Ti va di parlare di The Tourist? Dopo il successo delle Vite degli altri, quel flop ti ha fatto male?
Non ho mai guardato alla mia carriera come a una banca d’investimento, ho sempre scelto progetti che mi facessero sentire vivo. Dopo Le vite degli altri, ho attraversato un momento molto difficile. Ulrich, il protagonista del film e anche un amico fraterno, è morto dopo una lunga battaglia contro il cancro. Aveva fatto di tutto insieme a Sebastian (Koch, anche tra i protagonisti di Opera senza autore, nda) per realizzare quel film: all’inizio non avevamo finanziamenti, non trovavamo un distributore, nessun festival ci voleva. Quando si è ammalato, ha tenuto la notizia nascosta. Eravamo a conoscenza delle sue condizioni di salute solo io, mia moglie, e ovviamente sua moglie. Non voleva essere compatito, aveva paura che la sua malattia distogliesse l’attenzione dal film. Un anno dopo la sua morte, è morto anche mio padre, per colpa dello stesso cancro. Avevo in mente un film che parlava di suicidio, ma sentivo un grande bisogno di leggerezza. In quel momento è arrivata la proposta di The Tourist. Un soggetto divertente. Due attori fantastici: Johnny e Angelina. E, come sfondo, una città che amo follemente: Venezia. L’ho fatto con passione, il problema sono state le aspettative troppo alte. Il pubblico e i critici si aspettavano un secondo piatto, e invece gli è arrivato un dessert. Per di più, i produttori l’hanno venduto come un action, cosa che non era. Gli spettatori non hanno capito che cosa avevano davanti.
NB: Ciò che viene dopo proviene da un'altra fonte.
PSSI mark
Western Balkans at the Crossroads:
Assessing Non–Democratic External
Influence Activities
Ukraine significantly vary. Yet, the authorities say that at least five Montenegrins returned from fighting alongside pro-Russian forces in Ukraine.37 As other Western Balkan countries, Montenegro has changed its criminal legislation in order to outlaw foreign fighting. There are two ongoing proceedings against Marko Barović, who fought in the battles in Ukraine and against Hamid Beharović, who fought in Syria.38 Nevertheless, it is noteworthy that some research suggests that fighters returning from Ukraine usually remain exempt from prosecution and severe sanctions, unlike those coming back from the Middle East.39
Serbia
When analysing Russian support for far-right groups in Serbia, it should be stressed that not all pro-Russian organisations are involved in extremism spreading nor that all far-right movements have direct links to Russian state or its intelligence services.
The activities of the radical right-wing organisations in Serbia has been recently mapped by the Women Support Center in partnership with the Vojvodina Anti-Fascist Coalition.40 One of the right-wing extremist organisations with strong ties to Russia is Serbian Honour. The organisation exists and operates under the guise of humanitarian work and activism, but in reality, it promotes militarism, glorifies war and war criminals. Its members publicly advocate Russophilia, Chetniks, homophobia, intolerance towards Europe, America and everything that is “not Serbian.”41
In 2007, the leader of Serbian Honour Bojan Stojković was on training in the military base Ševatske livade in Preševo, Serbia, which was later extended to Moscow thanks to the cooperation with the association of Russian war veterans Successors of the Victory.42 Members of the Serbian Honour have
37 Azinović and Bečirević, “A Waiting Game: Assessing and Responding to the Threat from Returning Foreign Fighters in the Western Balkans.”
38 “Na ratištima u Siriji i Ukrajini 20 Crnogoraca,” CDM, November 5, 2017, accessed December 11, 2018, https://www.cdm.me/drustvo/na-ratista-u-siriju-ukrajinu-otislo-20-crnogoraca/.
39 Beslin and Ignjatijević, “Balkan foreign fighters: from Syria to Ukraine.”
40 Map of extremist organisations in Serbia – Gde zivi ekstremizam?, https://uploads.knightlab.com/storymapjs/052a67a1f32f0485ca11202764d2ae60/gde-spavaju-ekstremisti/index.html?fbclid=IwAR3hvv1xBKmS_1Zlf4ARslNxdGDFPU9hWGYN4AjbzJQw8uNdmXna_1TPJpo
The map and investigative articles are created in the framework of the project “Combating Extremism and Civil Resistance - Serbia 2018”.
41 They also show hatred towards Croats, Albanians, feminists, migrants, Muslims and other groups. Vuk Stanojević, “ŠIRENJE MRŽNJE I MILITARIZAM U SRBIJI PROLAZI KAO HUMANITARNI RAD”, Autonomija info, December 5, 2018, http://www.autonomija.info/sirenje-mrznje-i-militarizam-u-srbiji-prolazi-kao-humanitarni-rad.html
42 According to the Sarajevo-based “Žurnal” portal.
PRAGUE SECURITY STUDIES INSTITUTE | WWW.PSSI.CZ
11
Ma, a ripensarci oggi, non era così brutto…

E poi?
Poi mi sono detto: va bene, torniamo al film sul suicidio (ride). Ma un mio carissimo amico si è suicidato per davvero, perciò non se n’è fatto nulla neanche quella volta. Ho una scena precisa in testa: io che guido per le strade di Los Angeles, la macchina che si ferma. Avevo finito la benzina. Ecco: non voglio finire a secco anche con il prossimo film, ho pensato. Avrei potuto dirigere un cinecomic alla Thor, ma ho detto: no. Sono tornato a casa. E ora eccoci qua.

L’Europa è un posto più sicuro, per un regista come te?
Di certo lavorare qui è molto più difficile: ci sono meno soldi, ogni giorno sul set è una battaglia. Ma… (ci pensa a lungo) Be’, sì. Qui sono più tranquillo.